Risks and Mitigations
- GHA cache quota exhaustion (per-config + per-PR slots): GHA gives 10 GB per repo. Per-config + per-PR + per-week TTL keeps us in budget; monitor actions/cache quota warnings after M5 rollout.
- macos-15-large cost overrun (M4): macos-15-large is ~5x the per-minute rate of macos-15. If wall-clock improvement is < 5x, we're paying more for the same throughput. Validate before rolling forward.
- bazel-re1 outage tanks our own CI (M6): --remote_local_fallback=true means a cache miss falls back to local execution; outage degrades to current behavior.
- Per-PR cache write doubles every PR (M5): same active PRs that today read a stale cache will tomorrow each carry their own cache. Trade-off is faster iteration vs. cache pressure. Mitigate with shorter retention.
Testing and Validation
For each milestone:
- Record baseline (current step seconds for the affected job) before the change.

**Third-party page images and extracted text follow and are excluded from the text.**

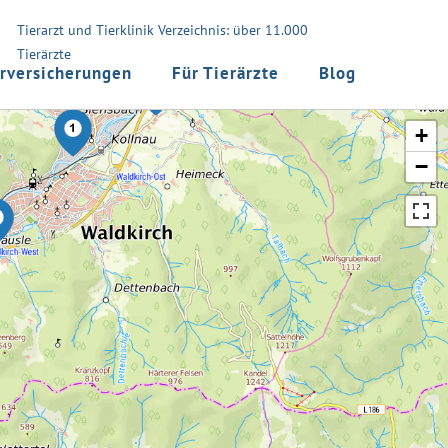
Tierarzt und Tierklinik Verzeichnis: über 11.000
Tierärzte
rversicherungen
Für Tierärzte
Blog
+
−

- Apply the change in a feature branch.
- Force at least one cold-cache run (push a comment-only commit, or use workflow_dispatch with cache cleared).
- Force at least one warm-cache run on top.
- Compare per-step seconds against baseline; record in the milestone PR description.
- Roll back if any step regresses by > 10% without a justifying win elsewhere.
A small tools/ci_timing_report.py script that ingests gh run view ... --json jobs output and emits a markdown table would make this measurement repeatable. Optional but recommended before starting M1.
Open Questions
- Is the post-#546 macOS cold Build actually under 8 min? If yes, we may be able to declare victory after just M1+M2 (per-config cache + lint).
- What's the current GHA cache quota usage for the repo? If we're already close to 10 GB, M5 (cross-PR cache writes) may need a tighter retention policy than the default 7 days.
- Is there a budget for macos-15-large (M4)? If not, skip and rely on the other levers.